══ Listed records

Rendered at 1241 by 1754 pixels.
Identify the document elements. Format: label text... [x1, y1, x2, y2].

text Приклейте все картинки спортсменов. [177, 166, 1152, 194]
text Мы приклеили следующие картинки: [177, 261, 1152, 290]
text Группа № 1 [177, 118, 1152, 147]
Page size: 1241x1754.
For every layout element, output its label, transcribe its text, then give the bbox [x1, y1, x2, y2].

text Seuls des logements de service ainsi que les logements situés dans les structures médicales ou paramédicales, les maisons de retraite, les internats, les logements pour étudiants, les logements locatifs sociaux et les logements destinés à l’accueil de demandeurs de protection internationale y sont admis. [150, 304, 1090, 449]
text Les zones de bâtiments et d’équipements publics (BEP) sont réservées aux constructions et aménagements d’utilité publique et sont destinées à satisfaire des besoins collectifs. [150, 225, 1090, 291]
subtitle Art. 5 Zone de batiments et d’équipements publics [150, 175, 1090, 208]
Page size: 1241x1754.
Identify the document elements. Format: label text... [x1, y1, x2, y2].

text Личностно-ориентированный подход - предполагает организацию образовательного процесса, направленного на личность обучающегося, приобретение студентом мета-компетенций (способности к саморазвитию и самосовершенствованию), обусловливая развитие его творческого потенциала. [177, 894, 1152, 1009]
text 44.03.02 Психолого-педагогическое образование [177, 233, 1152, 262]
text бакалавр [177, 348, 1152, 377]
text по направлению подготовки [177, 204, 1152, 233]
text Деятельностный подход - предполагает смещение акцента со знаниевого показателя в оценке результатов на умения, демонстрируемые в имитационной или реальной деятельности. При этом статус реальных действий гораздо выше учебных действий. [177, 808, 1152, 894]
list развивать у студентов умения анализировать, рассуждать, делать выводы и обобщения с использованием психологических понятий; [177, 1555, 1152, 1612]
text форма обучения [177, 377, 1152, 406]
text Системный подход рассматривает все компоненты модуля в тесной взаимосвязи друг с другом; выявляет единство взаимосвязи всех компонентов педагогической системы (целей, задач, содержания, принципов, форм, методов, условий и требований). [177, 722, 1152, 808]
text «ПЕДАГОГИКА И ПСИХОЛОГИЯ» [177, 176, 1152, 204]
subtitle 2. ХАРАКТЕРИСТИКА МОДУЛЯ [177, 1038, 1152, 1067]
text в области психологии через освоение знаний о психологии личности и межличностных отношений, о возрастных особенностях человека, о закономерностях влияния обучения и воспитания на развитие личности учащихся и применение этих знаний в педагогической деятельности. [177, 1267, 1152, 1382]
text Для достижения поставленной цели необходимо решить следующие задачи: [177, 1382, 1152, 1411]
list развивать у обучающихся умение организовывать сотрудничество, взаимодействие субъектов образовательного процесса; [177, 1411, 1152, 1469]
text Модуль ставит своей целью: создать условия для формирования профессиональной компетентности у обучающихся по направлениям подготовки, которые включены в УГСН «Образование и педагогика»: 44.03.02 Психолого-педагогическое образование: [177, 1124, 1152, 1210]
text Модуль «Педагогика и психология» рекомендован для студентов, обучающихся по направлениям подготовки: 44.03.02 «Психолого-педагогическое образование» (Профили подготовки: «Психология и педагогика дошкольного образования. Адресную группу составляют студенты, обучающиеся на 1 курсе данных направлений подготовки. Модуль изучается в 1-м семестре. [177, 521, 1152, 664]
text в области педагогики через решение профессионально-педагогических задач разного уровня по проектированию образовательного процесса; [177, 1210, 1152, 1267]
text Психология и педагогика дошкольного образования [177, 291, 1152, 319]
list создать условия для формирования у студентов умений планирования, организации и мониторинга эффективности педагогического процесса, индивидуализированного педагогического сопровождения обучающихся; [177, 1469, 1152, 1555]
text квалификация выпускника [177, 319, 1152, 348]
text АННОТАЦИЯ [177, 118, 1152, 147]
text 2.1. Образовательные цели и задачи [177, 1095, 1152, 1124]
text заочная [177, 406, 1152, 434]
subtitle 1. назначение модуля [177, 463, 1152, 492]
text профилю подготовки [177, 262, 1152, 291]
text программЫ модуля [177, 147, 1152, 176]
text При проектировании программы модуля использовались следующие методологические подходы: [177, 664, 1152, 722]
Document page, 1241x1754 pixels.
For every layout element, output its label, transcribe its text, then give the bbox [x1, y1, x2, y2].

════

#### [Goal of the exercise]
With nothing added or dropped, retype the listing above.

#### [Answer box]
Rendered at 1241 by 1754 pixels.
Identify the document elements. Format: label text... [x1, y1, x2, y2].

text Приклейте все картинки спортсменов. [177, 166, 1152, 194]
text Мы приклеили следующие картинки: [177, 261, 1152, 290]
text Группа № 1 [177, 118, 1152, 147]
Page size: 1241x1754.
For every layout element, output its label, transcribe its text, then give the bbox [x1, y1, x2, y2].

text Seuls des logements de service ainsi que les logements situés dans les structures médicales ou paramédicales, les maisons de retraite, les internats, les logements pour étudiants, les logements locatifs sociaux et les logements destinés à l’accueil de demandeurs de protection internationale y sont admis. [150, 304, 1090, 449]
text Les zones de bâtiments et d’équipements publics (BEP) sont réservées aux constructions et aménagements d’utilité publique et sont destinées à satisfaire des besoins collectifs. [150, 225, 1090, 291]
subtitle Art. 5 Zone de batiments et d’équipements publics [150, 175, 1090, 208]
Page size: 1241x1754.
Identify the document elements. Format: label text... [x1, y1, x2, y2].

text Личностно-ориентированный подход - предполагает организацию образовательного процесса, направленного на личность обучающегося, приобретение студентом мета-компетенций (способности к саморазвитию и самосовершенствованию), обусловливая развитие его творческого потенциала. [177, 894, 1152, 1009]
text 44.03.02 Психолого-педагогическое образование [177, 233, 1152, 262]
text бакалавр [177, 348, 1152, 377]
text по направлению подготовки [177, 204, 1152, 233]
text Деятельностный подход - предполагает смещение акцента со знаниевого показателя в оценке результатов на умения, демонстрируемые в имитационной или реальной деятельности. При этом статус реальных действий гораздо выше учебных действий. [177, 808, 1152, 894]
list развивать у студентов умения анализировать, рассуждать, делать выводы и обобщения с использованием психологических понятий; [177, 1555, 1152, 1612]
text форма обучения [177, 377, 1152, 406]
text Системный подход рассматривает все компоненты модуля в тесной взаимосвязи друг с другом; выявляет единство взаимосвязи всех компонентов педагогической системы (целей, задач, содержания, принципов, форм, методов, условий и требований). [177, 722, 1152, 808]
text «ПЕДАГОГИКА И ПСИХОЛОГИЯ» [177, 176, 1152, 204]
subtitle 2. ХАРАКТЕРИСТИКА МОДУЛЯ [177, 1038, 1152, 1067]
text в области психологии через освоение знаний о психологии личности и межличностных отношений, о возрастных особенностях человека, о закономерностях влияния обучения и воспитания на развитие личности учащихся и применение этих знаний в педагогической деятельности. [177, 1267, 1152, 1382]
text Для достижения поставленной цели необходимо решить следующие задачи: [177, 1382, 1152, 1411]
list развивать у обучающихся умение организовывать сотрудничество, взаимодействие субъектов образовательного процесса; [177, 1411, 1152, 1469]
text Модуль ставит своей целью: создать условия для формирования профессиональной компетентности у обучающихся по направлениям подготовки, которые включены в УГСН «Образование и педагогика»: 44.03.02 Психолого-педагогическое образование: [177, 1124, 1152, 1210]
text Модуль «Педагогика и психология» рекомендован для студентов, обучающихся по направлениям подготовки: 44.03.02 «Психолого-педагогическое образование» (Профили подготовки: «Психология и педагогика дошкольного образования. Адресную группу составляют студенты, обучающиеся на 1 курсе данных направлений подготовки. Модуль изучается в 1-м семестре. [177, 521, 1152, 664]
text в области педагогики через решение профессионально-педагогических задач разного уровня по проектированию образовательного процесса; [177, 1210, 1152, 1267]
text Психология и педагогика дошкольного образования [177, 291, 1152, 319]
list создать условия для формирования у студентов умений планирования, организации и мониторинга эффективности педагогического процесса, индивидуализированного педагогического сопровождения обучающихся; [177, 1469, 1152, 1555]
text квалификация выпускника [177, 319, 1152, 348]
text АННОТАЦИЯ [177, 118, 1152, 147]
text 2.1. Образовательные цели и задачи [177, 1095, 1152, 1124]
text заочная [177, 406, 1152, 434]
subtitle 1. назначение модуля [177, 463, 1152, 492]
text профилю подготовки [177, 262, 1152, 291]
text программЫ модуля [177, 147, 1152, 176]
text При проектировании программы модуля использовались следующие методологические подходы: [177, 664, 1152, 722]
Document page, 1241x1754 pixels.
For every layout element, output its label, transcribe its text, then give the bbox [x1, y1, x2, y2].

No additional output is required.